■ PROBLEM REQUIREMENTS: Give every entry again, word for word and in full.

[Source data]
# # # #

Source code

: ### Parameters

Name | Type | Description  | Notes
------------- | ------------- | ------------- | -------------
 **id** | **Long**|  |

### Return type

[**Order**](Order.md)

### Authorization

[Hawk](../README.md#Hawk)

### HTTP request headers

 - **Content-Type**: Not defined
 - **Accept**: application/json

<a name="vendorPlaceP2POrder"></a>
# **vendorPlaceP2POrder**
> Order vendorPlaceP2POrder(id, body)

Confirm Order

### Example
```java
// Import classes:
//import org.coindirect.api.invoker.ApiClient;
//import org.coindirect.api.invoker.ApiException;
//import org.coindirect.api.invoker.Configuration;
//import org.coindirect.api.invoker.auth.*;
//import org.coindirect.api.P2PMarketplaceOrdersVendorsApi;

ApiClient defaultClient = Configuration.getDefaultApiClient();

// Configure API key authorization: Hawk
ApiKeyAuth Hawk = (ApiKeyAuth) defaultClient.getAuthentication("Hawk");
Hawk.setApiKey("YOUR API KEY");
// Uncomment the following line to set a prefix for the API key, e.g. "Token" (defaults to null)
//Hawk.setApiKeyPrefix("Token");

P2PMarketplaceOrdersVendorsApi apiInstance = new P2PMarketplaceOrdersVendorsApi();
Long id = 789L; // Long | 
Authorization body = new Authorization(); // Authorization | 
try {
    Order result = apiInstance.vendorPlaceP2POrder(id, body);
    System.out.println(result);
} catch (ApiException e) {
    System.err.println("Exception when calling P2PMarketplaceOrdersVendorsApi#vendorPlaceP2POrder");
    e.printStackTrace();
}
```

# # # #

■ RESPONSE TO THE TASK:
Source code

: ### Parameters

Name | Type | Description  | Notes
------------- | ------------- | ------------- | -------------
 **id** | **Long**|  |

### Return type

[**Order**](Order.md)

### Authorization

[Hawk](../README.md#Hawk)

### HTTP request headers

 - **Content-Type**: Not defined
 - **Accept**: application/json

<a name="vendorPlaceP2POrder"></a>
# **vendorPlaceP2POrder**
> Order vendorPlaceP2POrder(id, body)

Confirm Order

### Example
```java
// Import classes:
//import org.coindirect.api.invoker.ApiClient;
//import org.coindirect.api.invoker.ApiException;
//import org.coindirect.api.invoker.Configuration;
//import org.coindirect.api.invoker.auth.*;
//import org.coindirect.api.P2PMarketplaceOrdersVendorsApi;

ApiClient defaultClient = Configuration.getDefaultApiClient();

// Configure API key authorization: Hawk
ApiKeyAuth Hawk = (ApiKeyAuth) defaultClient.getAuthentication("Hawk");
Hawk.setApiKey("YOUR API KEY");
// Uncomment the following line to set a prefix for the API key, e.g. "Token" (defaults to null)
//Hawk.setApiKeyPrefix("Token");

P2PMarketplaceOrdersVendorsApi apiInstance = new P2PMarketplaceOrdersVendorsApi();
Long id = 789L; // Long | 
Authorization body = new Authorization(); // Authorization | 
try {
    Order result = apiInstance.vendorPlaceP2POrder(id, body);
    System.out.println(result);
} catch (ApiException e) {
    System.err.println("Exception when calling P2PMarketplaceOrdersVendorsApi#vendorPlaceP2POrder");
    e.printStackTrace();
}
```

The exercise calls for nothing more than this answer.